The Taliban launched their annual spring offensive on Wednesday, in an apparent rejection of calls for the militants to take up the Afghan government’s offer of peace talks.
Operation Al Khandaq—named after a famous seventh century battle in Medina in which Muslim fighters defeated “infidel” invaders—will target U.S. forces and “their intelligence agents” as well as their “internal supporters,” a Taliban statement said.
The Taliban said the offensive was partly a response to U.S. President Donald Trump’s new strategy for Afghanistan announced last August, which gave U.S. forces more leeway to go after insurgents.
The annual spring offensive traditionally marks the start of the so-called fighting season, though this winter the Taliban continued to battle Afghan and U.S. forces.
The group also launched a series of devastating attacks in the Afghan capital Kabul, killing and wounding hundreds of civilians.
Al Khandaq will mainly focus on “crushing, killing and capturing American invaders and their supporters,” the Taliban said. It added the presence of American bases “sabotages all chances of peace” and were key to “prolonging the ongoing war,” which began with the U.S.-led intervention in 2001 that overthrew the Taliban regime.
Afghanistan’s largest militant group has been under pressure to accept Afghan President Ashraf Ghani’s February offer of peace talks, but the statement made no mention of the proposal.
Western and Afghan experts said the Taliban announcement was an apparent rejection of the offer and heralded more intense fighting in the drawn-out war.

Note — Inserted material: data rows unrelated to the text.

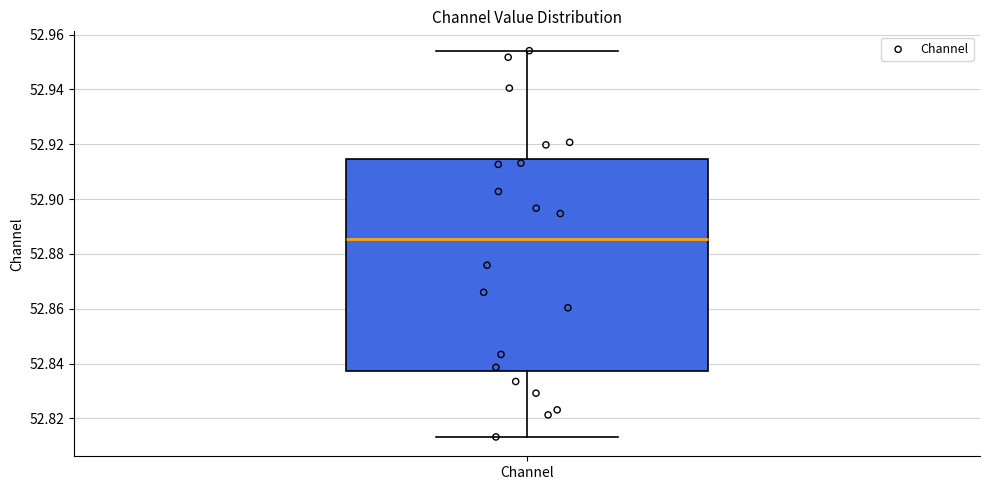

Read this box plot against the y-axis: the position of the median line, the range covered by the box, and the ends of both whiskers. The values are not printed on the chart, so give them approximately, as read against the axis.

median 52.886, box 52.838 to 52.914, whiskers 52.814 to 52.954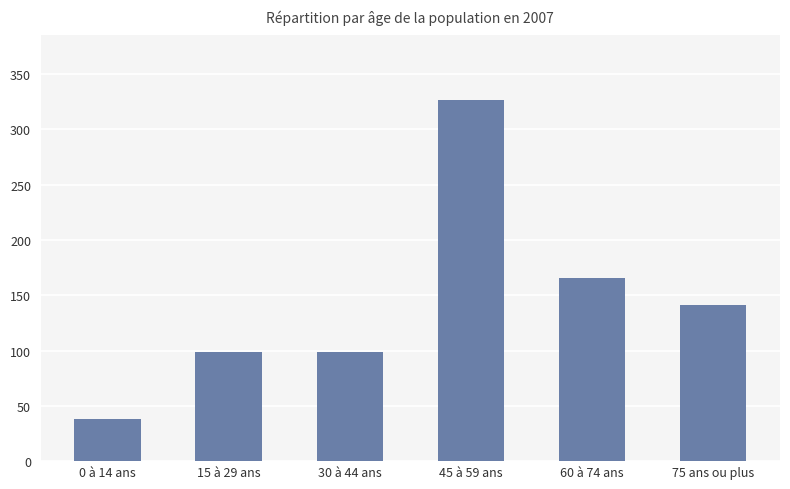

How many values exceed 141?

3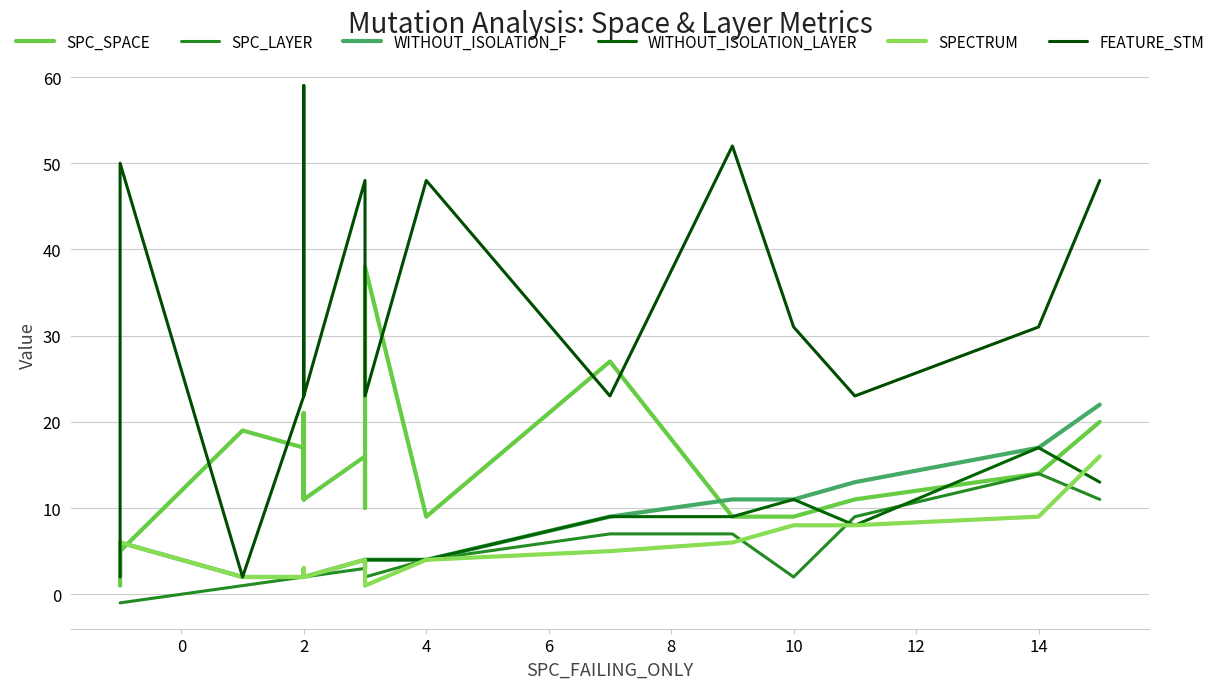

True or false: FEATURE_STM has a value of 19 at 14.

False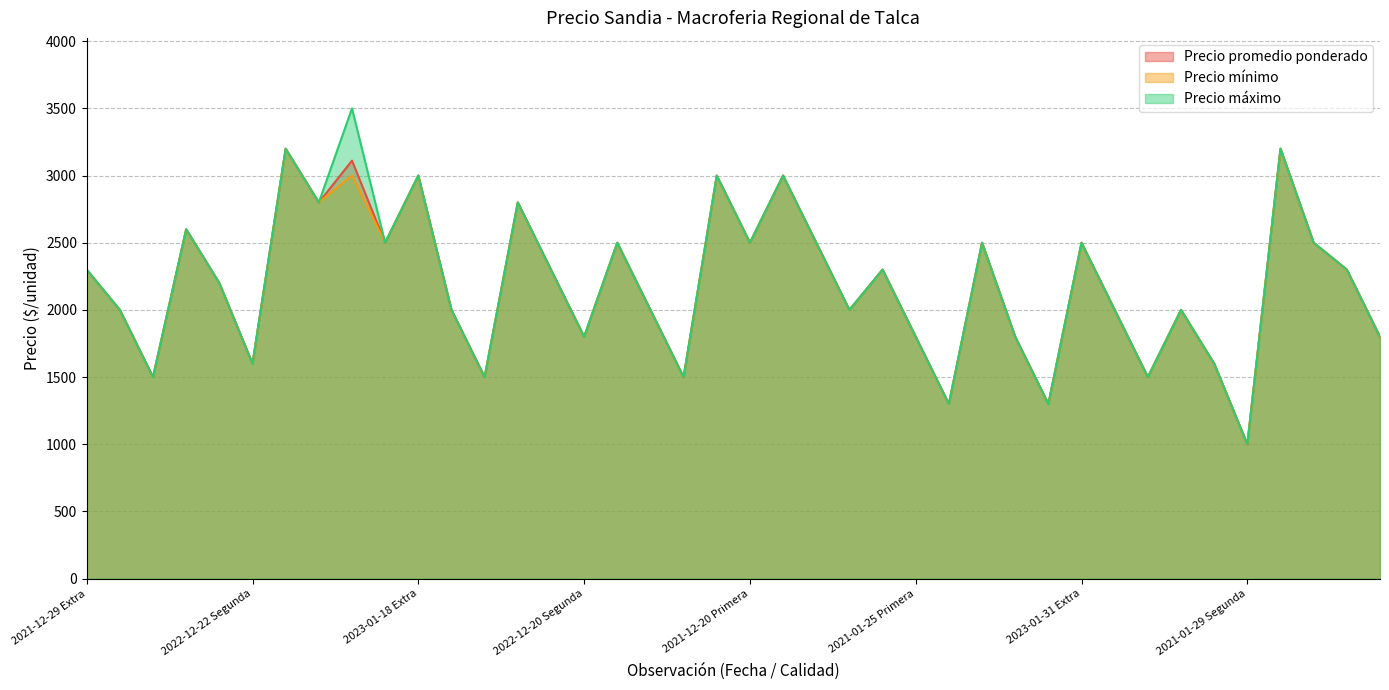

Reading left to right, transcribe all the data shown in this chart.

Precio promedio ponderado: 2021-12-29 Extra=2300	2021-12-29 Primera=2000	2021-12-29 Segunda=1500	2022-12-22 Extra=2600	2022-12-22 Primera=2200	2022-12-22 Segunda=1600	2020-12-21 Extra=3200	2020-12-21 Primera=2800	2023-01-24 Extra=3111	2023-01-24 Primera=2500	2023-01-18 Extra=3000	2023-01-18 Primera=2000	2023-01-18 Segunda=1500	2022-12-20 Extra=2800	2022-12-20 Primera=2300	2022-12-20 Segunda=1800	2022-01-04 Extra=2500	2022-01-04 Primera=2000	2022-01-04 Segunda=1500	2021-12-20 Extra=3000	2021-12-20 Primera=2500	2020-12-29 Extra=3000	2020-12-29 Primera=2500	2020-12-29 Segunda=2000	2021-01-25 Extra=2300	2021-01-25 Primera=1800	2021-01-25 Segunda=1300	2023-02-06 Extra=2500	2023-02-06 Primera=1800	2023-02-06 Segunda=1300	2023-01-31 Extra=2500	2023-01-31 Primera=2000	2023-01-31 Segunda=1500	2021-01-29 Extra=2000	2021-01-29 Primera=1600	2021-01-29 Segunda=1000	2020-12-14 Especial=3200	2020-12-14 Primera=2500	2022-01-11 Extra=2300	2022-01-11 Primera=1800
Precio mínimo: 2021-12-29 Extra=2300	2021-12-29 Primera=2000	2021-12-29 Segunda=1500	2022-12-22 Extra=2600	2022-12-22 Primera=2200	2022-12-22 Segunda=1600	2020-12-21 Extra=3200	2020-12-21 Primera=2800	2023-01-24 Extra=3000	2023-01-24 Primera=2500	2023-01-18 Extra=3000	2023-01-18 Primera=2000	2023-01-18 Segunda=1500	2022-12-20 Extra=2800	2022-12-20 Primera=2300	2022-12-20 Segunda=1800	2022-01-04 Extra=2500	2022-01-04 Primera=2000	2022-01-04 Segunda=1500	2021-12-20 Extra=3000	2021-12-20 Primera=2500	2020-12-29 Extra=3000	2020-12-29 Primera=2500	2020-12-29 Segunda=2000	2021-01-25 Extra=2300	2021-01-25 Primera=1800	2021-01-25 Segunda=1300	2023-02-06 Extra=2500	2023-02-06 Primera=1800	2023-02-06 Segunda=1300	2023-01-31 Extra=2500	2023-01-31 Primera=2000	2023-01-31 Segunda=1500	2021-01-29 Extra=2000	2021-01-29 Primera=1600	2021-01-29 Segunda=1000	2020-12-14 Especial=3200	2020-12-14 Primera=2500	2022-01-11 Extra=2300	2022-01-11 Primera=1800
Precio máximo: 2021-12-29 Extra=2300	2021-12-29 Primera=2000	2021-12-29 Segunda=1500	2022-12-22 Extra=2600	2022-12-22 Primera=2200	2022-12-22 Segunda=1600	2020-12-21 Extra=3200	2020-12-21 Primera=2800	2023-01-24 Extra=3500	2023-01-24 Primera=2500	2023-01-18 Extra=3000	2023-01-18 Primera=2000	2023-01-18 Segunda=1500	2022-12-20 Extra=2800	2022-12-20 Primera=2300	2022-12-20 Segunda=1800	2022-01-04 Extra=2500	2022-01-04 Primera=2000	2022-01-04 Segunda=1500	2021-12-20 Extra=3000	2021-12-20 Primera=2500	2020-12-29 Extra=3000	2020-12-29 Primera=2500	2020-12-29 Segunda=2000	2021-01-25 Extra=2300	2021-01-25 Primera=1800	2021-01-25 Segunda=1300	2023-02-06 Extra=2500	2023-02-06 Primera=1800	2023-02-06 Segunda=1300	2023-01-31 Extra=2500	2023-01-31 Primera=2000	2023-01-31 Segunda=1500	2021-01-29 Extra=2000	2021-01-29 Primera=1600	2021-01-29 Segunda=1000	2020-12-14 Especial=3200	2020-12-14 Primera=2500	2022-01-11 Extra=2300	2022-01-11 Primera=1800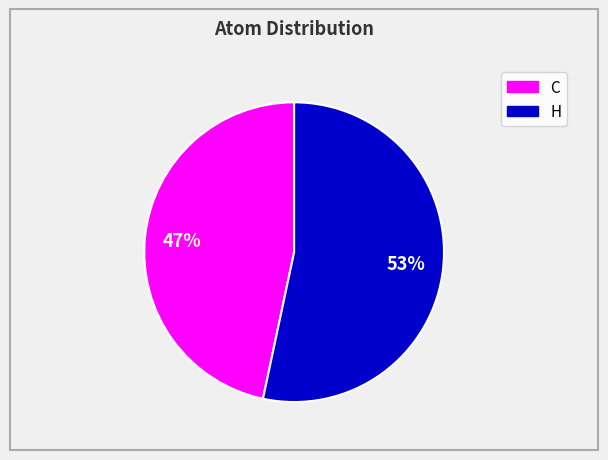

Does any single category account for the majority?

Yes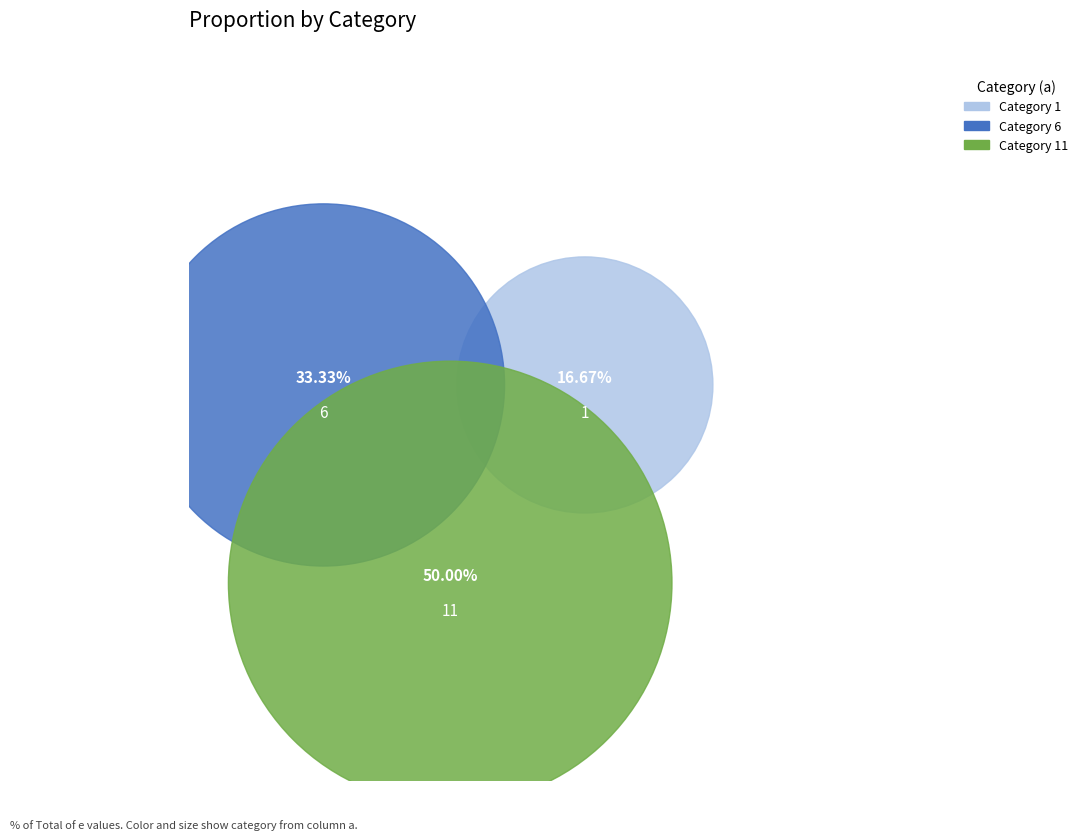

Between 1 and 11, which is larger?

11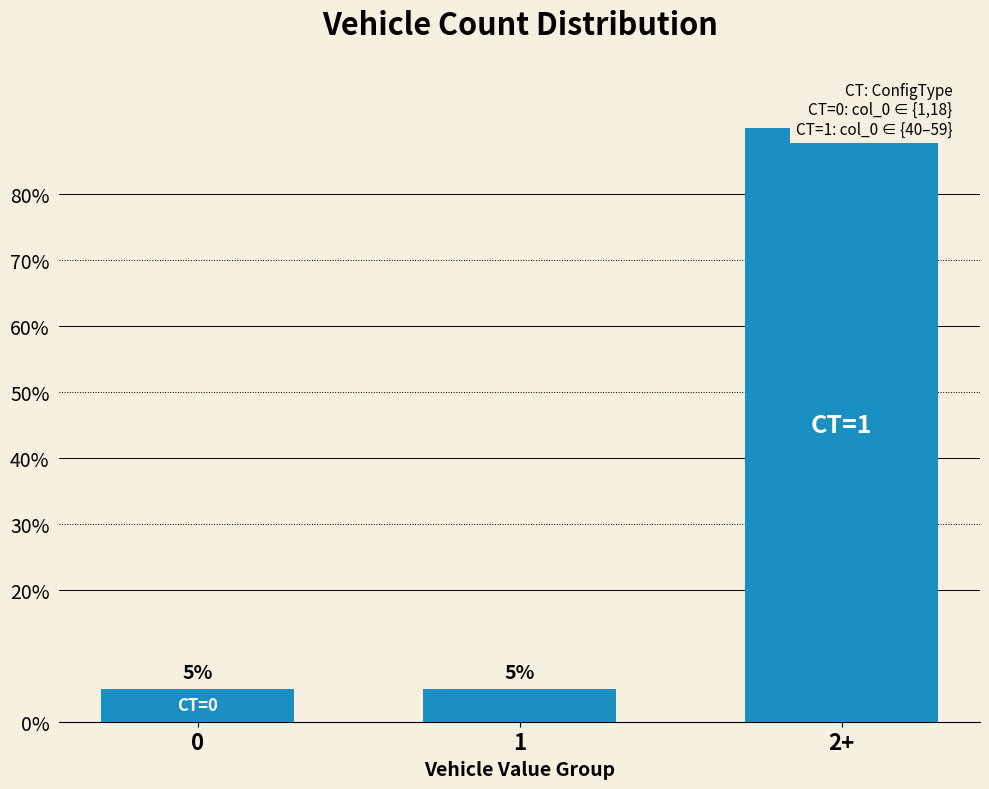

Is it true that the value at 1 is 0.1?

True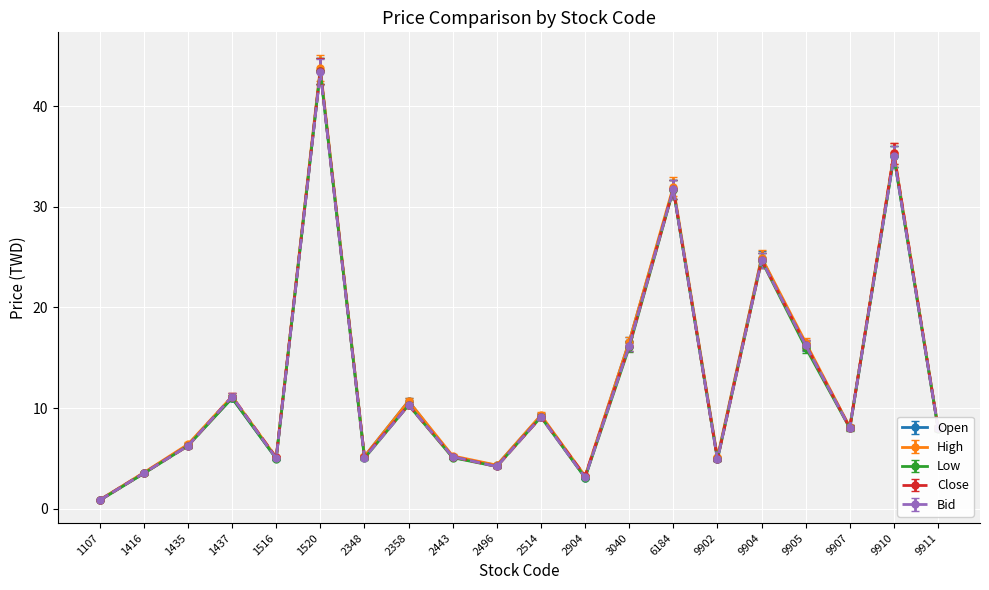

At which label does Bid reach its minimum?

1107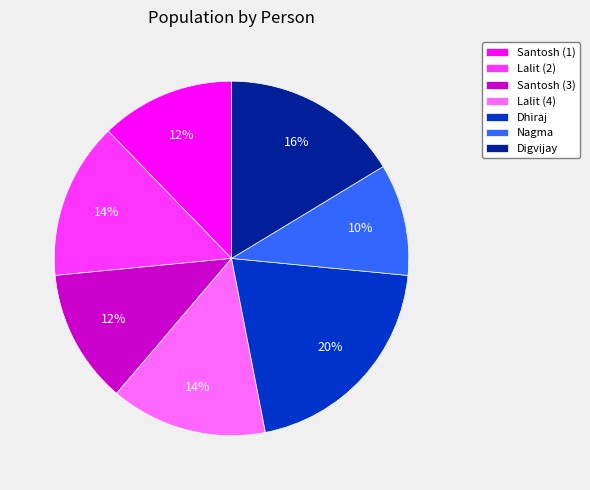

Which slice is the largest?

Dhiraj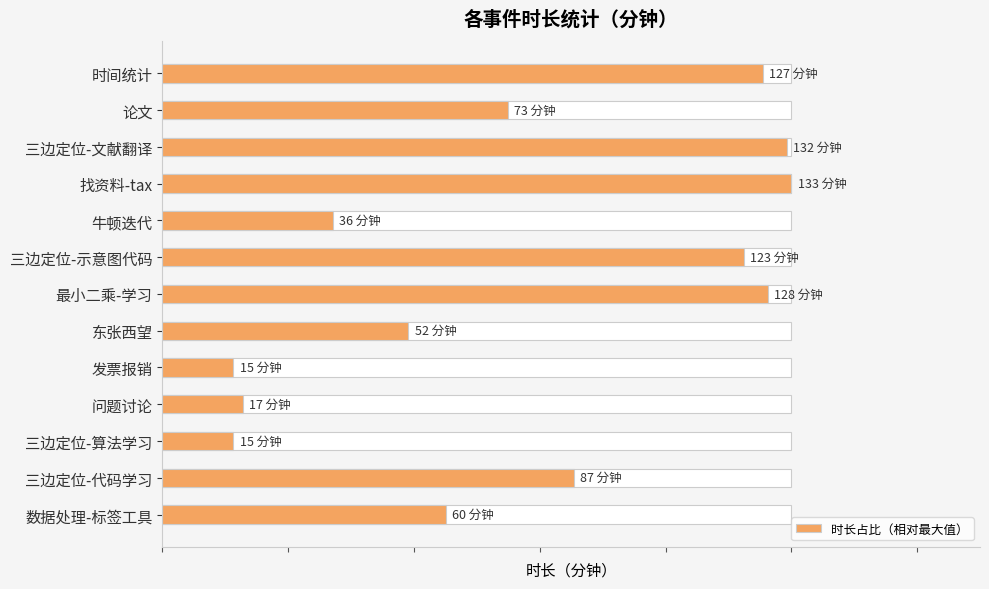

List the labels in order of value, smallest first.

发票报销, 三边定位-算法学习, 问题讨论, 牛顿迭代, 东张西望, 数据处理-标签工具, 论文, 三边定位-代码学习, 三边定位-示意图代码, 时间统计, 最小二乘-学习, 三边定位-文献翻译, 找资料-tax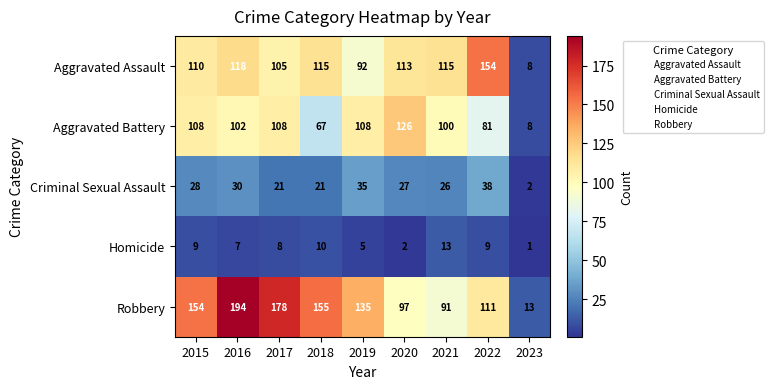

What is the greatest value displayed?

194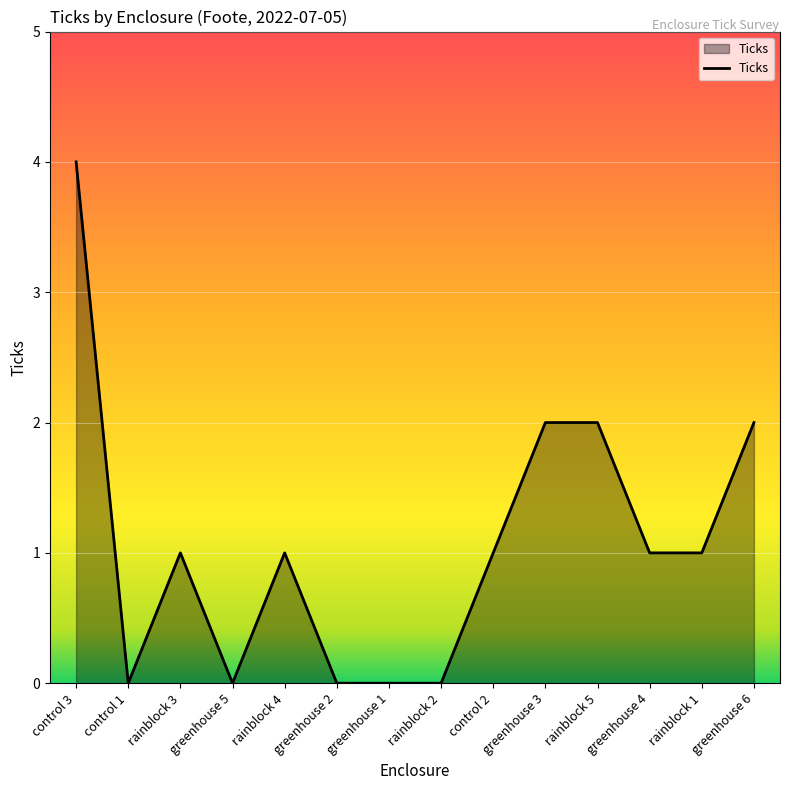

The chart shows a value of 1 at greenhouse 4. True or false?

True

“We’re in for a hot and busy summer,” a foreign diplomat in Kabul told AFP.
Afghan political analyst Ahmad Saeedi said the Taliban appeared to consider America’s rejection of the group’s own request for direct peace talks with the U.S. in February as leaving them with “no other choice but to fight.”
“This year they will try to weaken the [Afghan] government even further. They will try to derail the election process,” the Kabul University professor told AFP. “A weak government would eventually mean forcing the U.S. to talk to them.”
Defense ministry spokesman Mohammad Radmanish dismissed the Taliban announcement as “propaganda.”
The U.S.-backed Afghan government is under pressure on multiple fronts this year as it prepares to hold long-delayed legislative elections even as its security forces struggle to get the upper hand on the battlefield and prevent civilian casualties.
On Sunday, a suicide bomber blew himself up in a crowd outside a voter registration center in Kabul, killing 60 people and wounding 129, according to the latest figures from the health ministry. The Islamic State group claimed responsibility for the bomb, but Western and Afghan officials suspect I.S. receives assistance from other groups, including the Taliban’s Haqqani Network, to carry out attacks.